| Task instructions |
Please copy every line with the string "right" from the entries below.

| Given records |
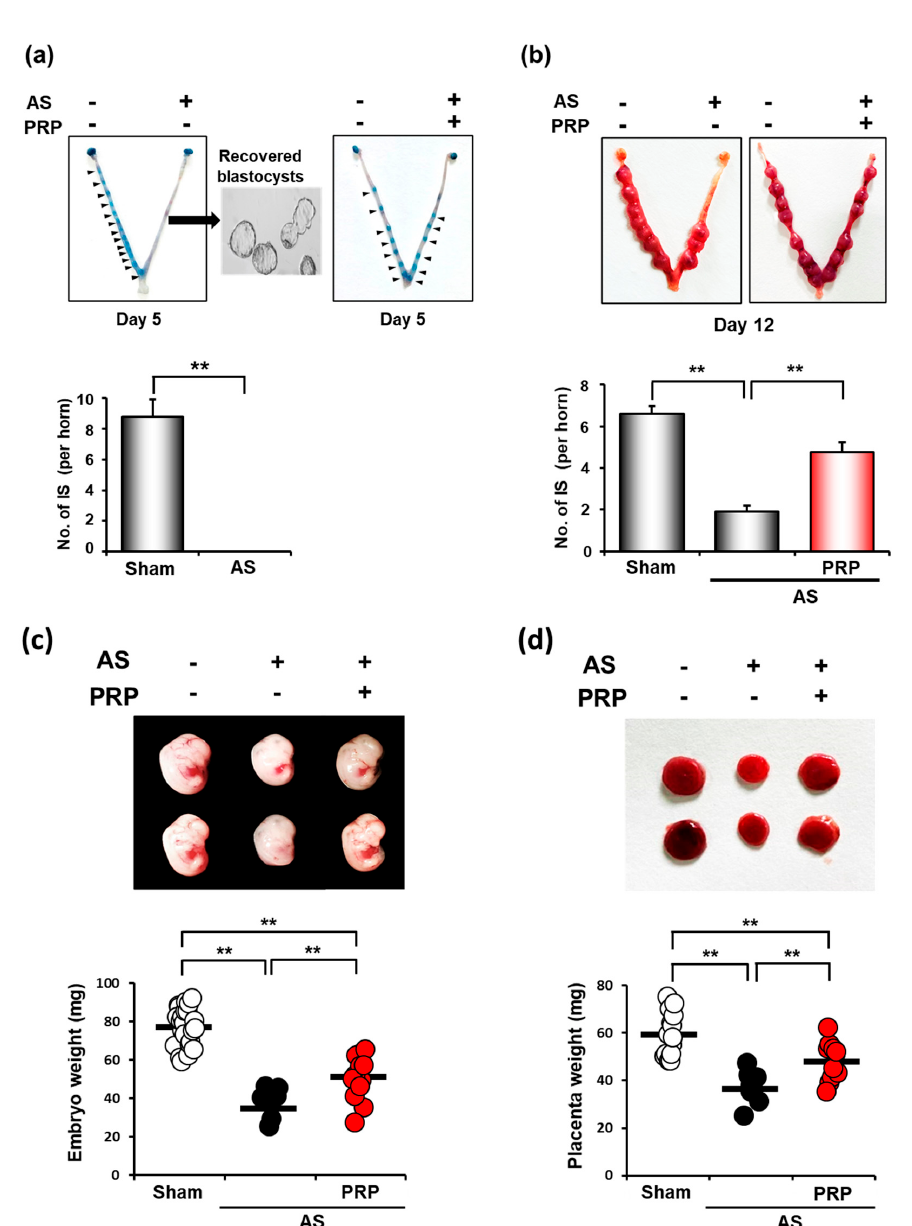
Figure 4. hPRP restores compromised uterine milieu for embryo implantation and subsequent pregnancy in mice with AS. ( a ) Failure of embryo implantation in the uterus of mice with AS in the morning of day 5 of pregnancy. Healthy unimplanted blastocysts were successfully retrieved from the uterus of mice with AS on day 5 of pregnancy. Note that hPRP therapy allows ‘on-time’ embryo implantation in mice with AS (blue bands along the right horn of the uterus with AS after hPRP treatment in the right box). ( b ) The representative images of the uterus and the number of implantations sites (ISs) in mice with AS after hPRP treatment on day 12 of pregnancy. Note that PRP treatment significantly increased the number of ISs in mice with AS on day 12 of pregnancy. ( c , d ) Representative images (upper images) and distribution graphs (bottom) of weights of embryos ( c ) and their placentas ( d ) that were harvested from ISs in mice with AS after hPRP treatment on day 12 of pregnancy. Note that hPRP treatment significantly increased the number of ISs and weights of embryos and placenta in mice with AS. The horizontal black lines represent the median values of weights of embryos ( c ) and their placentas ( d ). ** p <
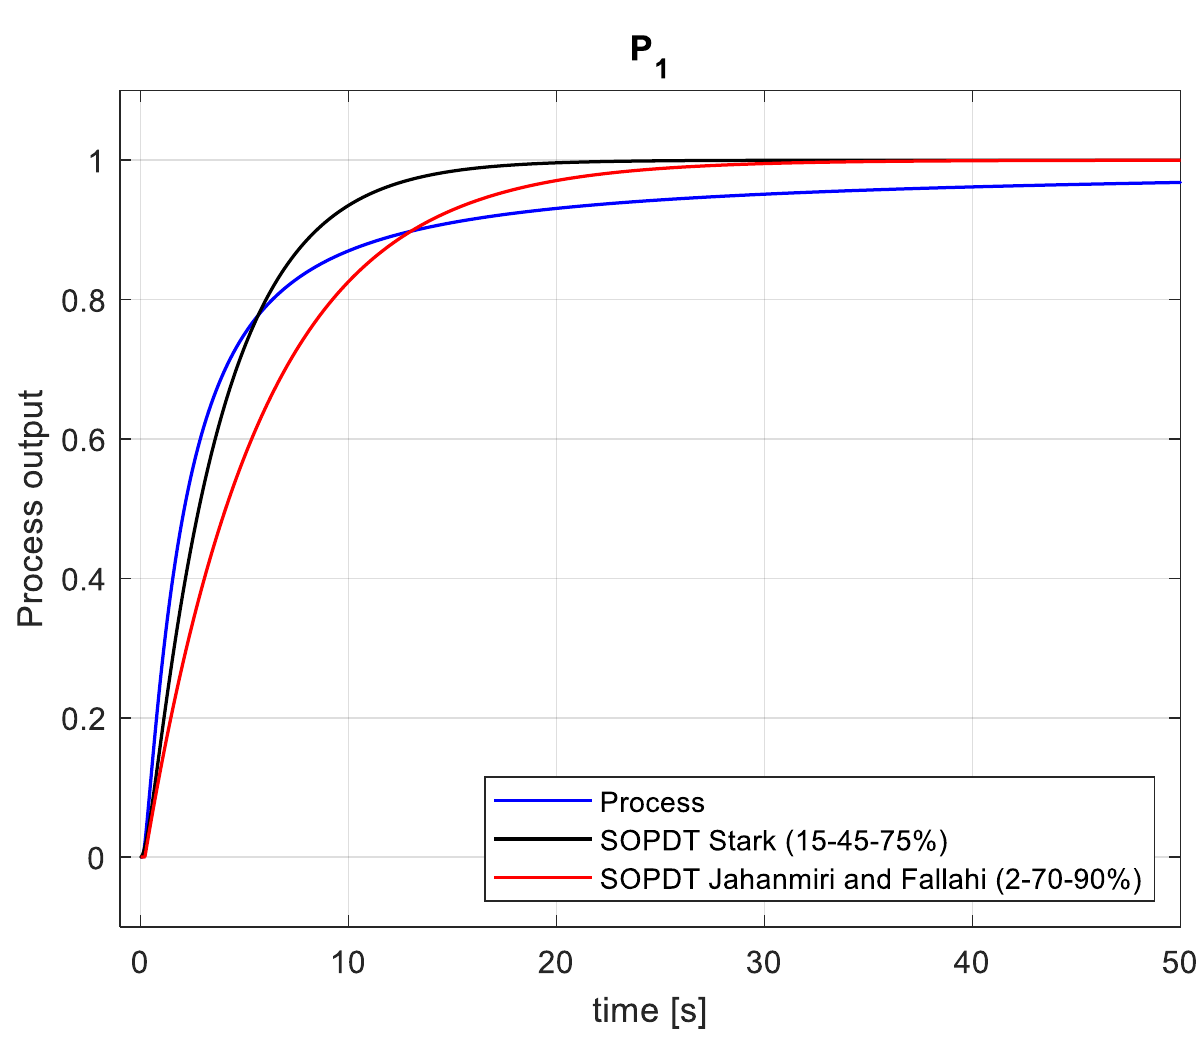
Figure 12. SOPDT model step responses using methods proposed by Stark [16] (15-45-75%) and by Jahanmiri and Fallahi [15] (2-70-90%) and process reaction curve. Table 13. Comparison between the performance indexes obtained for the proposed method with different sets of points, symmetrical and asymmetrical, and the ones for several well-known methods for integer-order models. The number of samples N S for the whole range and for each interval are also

---

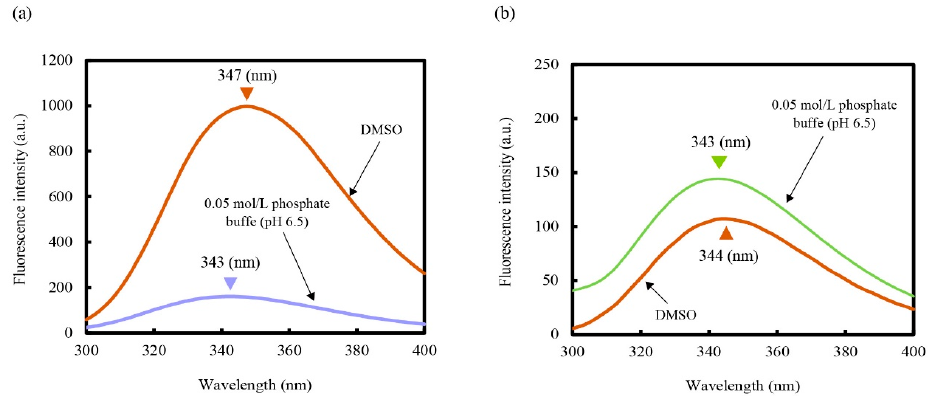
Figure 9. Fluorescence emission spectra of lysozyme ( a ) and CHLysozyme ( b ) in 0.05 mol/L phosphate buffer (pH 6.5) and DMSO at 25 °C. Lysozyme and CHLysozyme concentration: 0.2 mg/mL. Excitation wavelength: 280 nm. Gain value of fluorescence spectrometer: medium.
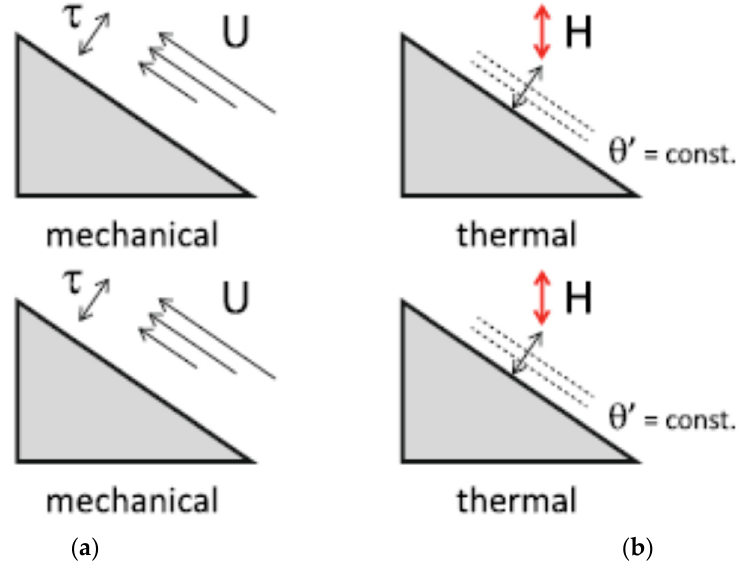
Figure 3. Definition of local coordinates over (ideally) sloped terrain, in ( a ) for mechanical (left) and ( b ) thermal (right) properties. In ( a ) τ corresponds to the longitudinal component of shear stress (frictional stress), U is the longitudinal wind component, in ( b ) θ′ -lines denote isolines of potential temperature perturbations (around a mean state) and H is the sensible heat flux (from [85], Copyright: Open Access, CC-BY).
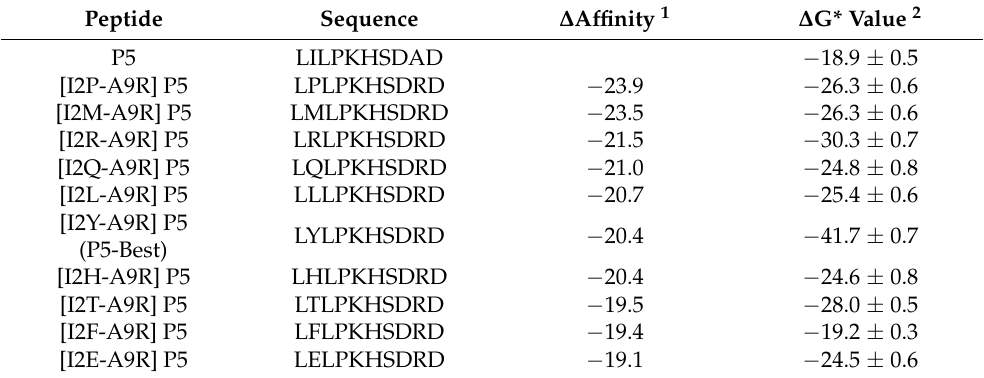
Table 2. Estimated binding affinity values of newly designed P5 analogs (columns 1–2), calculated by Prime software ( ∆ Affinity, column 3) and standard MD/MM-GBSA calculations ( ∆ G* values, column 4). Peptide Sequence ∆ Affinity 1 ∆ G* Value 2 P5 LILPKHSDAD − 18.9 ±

---

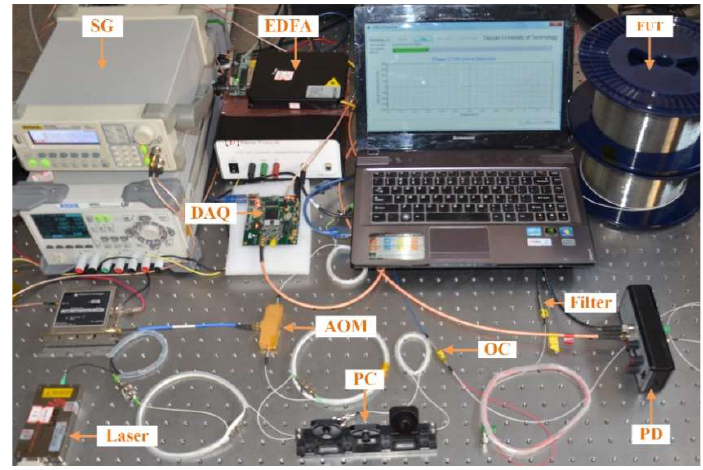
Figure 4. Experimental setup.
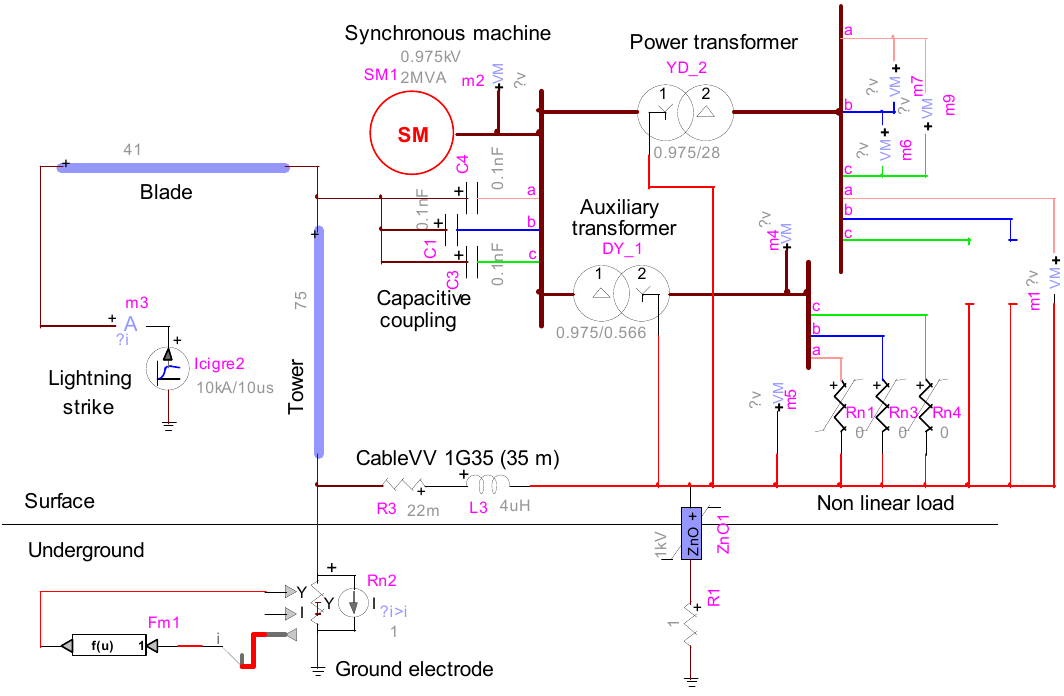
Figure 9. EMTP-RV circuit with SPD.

| Problem solution |
Figure 4. hPRP restores compromised uterine milieu for embryo implantation and subsequent pregnancy in mice with AS. ( a ) Failure of embryo implantation in the uterus of mice with AS in the morning of day 5 of pregnancy. Healthy unimplanted blastocysts were successfully retrieved from the uterus of mice with AS on day 5 of pregnancy. Note that hPRP therapy allows ‘on-time’ embryo implantation in mice with AS (blue bands along the right horn of the uterus with AS after hPRP treatment in the right box). ( b ) The representative images of the uterus and the number of implantations sites (ISs) in mice with AS after hPRP treatment on day 12 of pregnancy. Note that PRP treatment significantly increased the number of ISs in mice with AS on day 12 of pregnancy. ( c , d ) Representative images (upper images) and distribution graphs (bottom) of weights of embryos ( c ) and their placentas ( d ) that were harvested from ISs in mice with AS after hPRP treatment on day 12 of pregnancy. Note that hPRP treatment significantly increased the number of ISs and weights of embryos and placenta in mice with AS. The horizontal black lines represent the median values of weights of embryos ( c ) and their placentas ( d ). ** p <
Figure 3. Definition of local coordinates over (ideally) sloped terrain, in ( a ) for mechanical (left) and ( b ) thermal (right) properties. In ( a ) τ corresponds to the longitudinal component of shear stress (frictional stress), U is the longitudinal wind component, in ( b ) θ′ -lines denote isolines of potential temperature perturbations (around a mean state) and H is the sensible heat flux (from [85], Copyright: Open Access, CC-BY).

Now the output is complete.